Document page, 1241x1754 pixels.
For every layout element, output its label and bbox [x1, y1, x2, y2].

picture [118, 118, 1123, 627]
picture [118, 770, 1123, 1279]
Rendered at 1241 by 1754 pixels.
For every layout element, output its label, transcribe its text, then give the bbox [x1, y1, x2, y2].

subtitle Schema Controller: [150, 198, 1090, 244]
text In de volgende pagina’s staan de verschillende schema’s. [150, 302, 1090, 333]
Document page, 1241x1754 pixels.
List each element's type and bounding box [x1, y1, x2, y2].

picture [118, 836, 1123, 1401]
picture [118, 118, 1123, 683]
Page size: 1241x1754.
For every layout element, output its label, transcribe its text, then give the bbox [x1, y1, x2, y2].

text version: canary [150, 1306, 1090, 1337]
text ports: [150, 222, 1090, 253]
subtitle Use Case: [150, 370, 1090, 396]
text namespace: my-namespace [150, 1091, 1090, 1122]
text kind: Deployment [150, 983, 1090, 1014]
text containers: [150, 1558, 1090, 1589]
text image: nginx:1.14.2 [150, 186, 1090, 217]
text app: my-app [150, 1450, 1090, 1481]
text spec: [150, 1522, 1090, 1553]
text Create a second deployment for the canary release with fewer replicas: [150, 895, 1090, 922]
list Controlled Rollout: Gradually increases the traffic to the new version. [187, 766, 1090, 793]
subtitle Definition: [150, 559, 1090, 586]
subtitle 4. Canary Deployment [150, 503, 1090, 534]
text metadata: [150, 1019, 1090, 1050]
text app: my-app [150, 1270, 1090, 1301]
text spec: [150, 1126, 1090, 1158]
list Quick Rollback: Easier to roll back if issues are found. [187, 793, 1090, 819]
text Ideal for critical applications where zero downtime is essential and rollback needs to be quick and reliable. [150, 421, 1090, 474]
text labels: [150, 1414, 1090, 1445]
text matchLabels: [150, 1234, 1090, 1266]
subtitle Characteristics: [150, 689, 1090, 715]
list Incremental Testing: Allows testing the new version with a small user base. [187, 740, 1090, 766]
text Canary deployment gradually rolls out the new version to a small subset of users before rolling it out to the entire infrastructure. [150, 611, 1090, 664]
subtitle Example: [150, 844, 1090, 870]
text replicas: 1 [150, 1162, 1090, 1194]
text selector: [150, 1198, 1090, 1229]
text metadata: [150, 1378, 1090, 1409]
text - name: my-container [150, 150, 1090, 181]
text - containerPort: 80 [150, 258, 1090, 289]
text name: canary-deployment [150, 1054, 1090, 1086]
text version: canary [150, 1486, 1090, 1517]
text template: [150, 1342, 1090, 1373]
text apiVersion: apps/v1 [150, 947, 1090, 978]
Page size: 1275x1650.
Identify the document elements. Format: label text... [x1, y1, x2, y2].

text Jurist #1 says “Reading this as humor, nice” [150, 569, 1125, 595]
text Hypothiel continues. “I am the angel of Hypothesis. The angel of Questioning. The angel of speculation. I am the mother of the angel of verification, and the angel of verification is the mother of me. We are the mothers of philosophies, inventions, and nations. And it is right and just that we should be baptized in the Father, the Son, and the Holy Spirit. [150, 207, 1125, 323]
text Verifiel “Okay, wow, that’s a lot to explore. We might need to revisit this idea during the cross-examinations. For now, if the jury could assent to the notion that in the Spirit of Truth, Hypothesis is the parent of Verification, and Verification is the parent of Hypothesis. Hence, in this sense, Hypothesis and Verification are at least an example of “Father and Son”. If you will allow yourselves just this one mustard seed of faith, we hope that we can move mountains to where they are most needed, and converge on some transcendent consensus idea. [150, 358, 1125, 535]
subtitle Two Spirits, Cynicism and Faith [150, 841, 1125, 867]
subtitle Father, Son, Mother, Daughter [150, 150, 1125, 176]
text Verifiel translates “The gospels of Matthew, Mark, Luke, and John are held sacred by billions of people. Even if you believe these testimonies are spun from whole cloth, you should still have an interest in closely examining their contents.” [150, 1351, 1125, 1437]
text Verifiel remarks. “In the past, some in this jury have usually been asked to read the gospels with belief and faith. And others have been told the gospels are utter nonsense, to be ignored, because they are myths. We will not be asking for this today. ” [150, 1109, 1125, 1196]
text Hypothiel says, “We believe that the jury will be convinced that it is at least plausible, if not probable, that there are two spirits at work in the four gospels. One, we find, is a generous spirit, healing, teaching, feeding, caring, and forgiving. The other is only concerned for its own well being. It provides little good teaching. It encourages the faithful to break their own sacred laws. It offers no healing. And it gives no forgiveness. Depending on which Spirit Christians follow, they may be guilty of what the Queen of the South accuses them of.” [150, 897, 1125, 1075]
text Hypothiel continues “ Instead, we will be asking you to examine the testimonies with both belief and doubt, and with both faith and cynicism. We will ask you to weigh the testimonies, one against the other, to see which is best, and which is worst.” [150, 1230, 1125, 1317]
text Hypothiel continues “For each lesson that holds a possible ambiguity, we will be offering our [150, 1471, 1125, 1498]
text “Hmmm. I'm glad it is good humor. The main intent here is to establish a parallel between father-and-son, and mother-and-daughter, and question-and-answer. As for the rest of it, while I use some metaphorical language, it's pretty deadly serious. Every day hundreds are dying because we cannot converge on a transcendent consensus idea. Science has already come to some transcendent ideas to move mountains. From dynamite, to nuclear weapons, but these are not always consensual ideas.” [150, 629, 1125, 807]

### Aufgabe
Kannst du alle Zeilen oben Zeichen für Zeichen unverändert wiedergeben?

### Die Antwort
Document page, 1241x1754 pixels.
For every layout element, output its label and bbox [x1, y1, x2, y2].

picture [118, 118, 1123, 627]
picture [118, 770, 1123, 1279]
Rendered at 1241 by 1754 pixels.
For every layout element, output its label, transcribe its text, then give the bbox [x1, y1, x2, y2].

subtitle Schema Controller: [150, 198, 1090, 244]
text In de volgende pagina’s staan de verschillende schema’s. [150, 302, 1090, 333]
Document page, 1241x1754 pixels.
List each element's type and bounding box [x1, y1, x2, y2].

picture [118, 836, 1123, 1401]
picture [118, 118, 1123, 683]
Page size: 1241x1754.
For every layout element, output its label, transcribe its text, then give the bbox [x1, y1, x2, y2].

text version: canary [150, 1306, 1090, 1337]
text ports: [150, 222, 1090, 253]
subtitle Use Case: [150, 370, 1090, 396]
text namespace: my-namespace [150, 1091, 1090, 1122]
text kind: Deployment [150, 983, 1090, 1014]
text containers: [150, 1558, 1090, 1589]
text image: nginx:1.14.2 [150, 186, 1090, 217]
text app: my-app [150, 1450, 1090, 1481]
text spec: [150, 1522, 1090, 1553]
text Create a second deployment for the canary release with fewer replicas: [150, 895, 1090, 922]
list Controlled Rollout: Gradually increases the traffic to the new version. [187, 766, 1090, 793]
subtitle Definition: [150, 559, 1090, 586]
subtitle 4. Canary Deployment [150, 503, 1090, 534]
text metadata: [150, 1019, 1090, 1050]
text app: my-app [150, 1270, 1090, 1301]
text spec: [150, 1126, 1090, 1158]
list Quick Rollback: Easier to roll back if issues are found. [187, 793, 1090, 819]
text Ideal for critical applications where zero downtime is essential and rollback needs to be quick and reliable. [150, 421, 1090, 474]
text labels: [150, 1414, 1090, 1445]
text matchLabels: [150, 1234, 1090, 1266]
subtitle Characteristics: [150, 689, 1090, 715]
list Incremental Testing: Allows testing the new version with a small user base. [187, 740, 1090, 766]
text Canary deployment gradually rolls out the new version to a small subset of users before rolling it out to the entire infrastructure. [150, 611, 1090, 664]
subtitle Example: [150, 844, 1090, 870]
text replicas: 1 [150, 1162, 1090, 1194]
text selector: [150, 1198, 1090, 1229]
text metadata: [150, 1378, 1090, 1409]
text - name: my-container [150, 150, 1090, 181]
text - containerPort: 80 [150, 258, 1090, 289]
text name: canary-deployment [150, 1054, 1090, 1086]
text version: canary [150, 1486, 1090, 1517]
text template: [150, 1342, 1090, 1373]
text apiVersion: apps/v1 [150, 947, 1090, 978]
Page size: 1275x1650.
Identify the document elements. Format: label text... [x1, y1, x2, y2].

text Jurist #1 says “Reading this as humor, nice” [150, 569, 1125, 595]
text Hypothiel continues. “I am the angel of Hypothesis. The angel of Questioning. The angel of speculation. I am the mother of the angel of verification, and the angel of verification is the mother of me. We are the mothers of philosophies, inventions, and nations. And it is right and just that we should be baptized in the Father, the Son, and the Holy Spirit. [150, 207, 1125, 323]
text Verifiel “Okay, wow, that’s a lot to explore. We might need to revisit this idea during the cross-examinations. For now, if the jury could assent to the notion that in the Spirit of Truth, Hypothesis is the parent of Verification, and Verification is the parent of Hypothesis. Hence, in this sense, Hypothesis and Verification are at least an example of “Father and Son”. If you will allow yourselves just this one mustard seed of faith, we hope that we can move mountains to where they are most needed, and converge on some transcendent consensus idea. [150, 358, 1125, 535]
subtitle Two Spirits, Cynicism and Faith [150, 841, 1125, 867]
subtitle Father, Son, Mother, Daughter [150, 150, 1125, 176]
text Verifiel translates “The gospels of Matthew, Mark, Luke, and John are held sacred by billions of people. Even if you believe these testimonies are spun from whole cloth, you should still have an interest in closely examining their contents.” [150, 1351, 1125, 1437]
text Verifiel remarks. “In the past, some in this jury have usually been asked to read the gospels with belief and faith. And others have been told the gospels are utter nonsense, to be ignored, because they are myths. We will not be asking for this today. ” [150, 1109, 1125, 1196]
text Hypothiel says, “We believe that the jury will be convinced that it is at least plausible, if not probable, that there are two spirits at work in the four gospels. One, we find, is a generous spirit, healing, teaching, feeding, caring, and forgiving. The other is only concerned for its own well being. It provides little good teaching. It encourages the faithful to break their own sacred laws. It offers no healing. And it gives no forgiveness. Depending on which Spirit Christians follow, they may be guilty of what the Queen of the South accuses them of.” [150, 897, 1125, 1075]
text Hypothiel continues “ Instead, we will be asking you to examine the testimonies with both belief and doubt, and with both faith and cynicism. We will ask you to weigh the testimonies, one against the other, to see which is best, and which is worst.” [150, 1230, 1125, 1317]
text Hypothiel continues “For each lesson that holds a possible ambiguity, we will be offering our [150, 1471, 1125, 1498]
text “Hmmm. I'm glad it is good humor. The main intent here is to establish a parallel between father-and-son, and mother-and-daughter, and question-and-answer. As for the rest of it, while I use some metaphorical language, it's pretty deadly serious. Every day hundreds are dying because we cannot converge on a transcendent consensus idea. Science has already come to some transcendent ideas to move mountains. From dynamite, to nuclear weapons, but these are not always consensual ideas.” [150, 629, 1125, 807]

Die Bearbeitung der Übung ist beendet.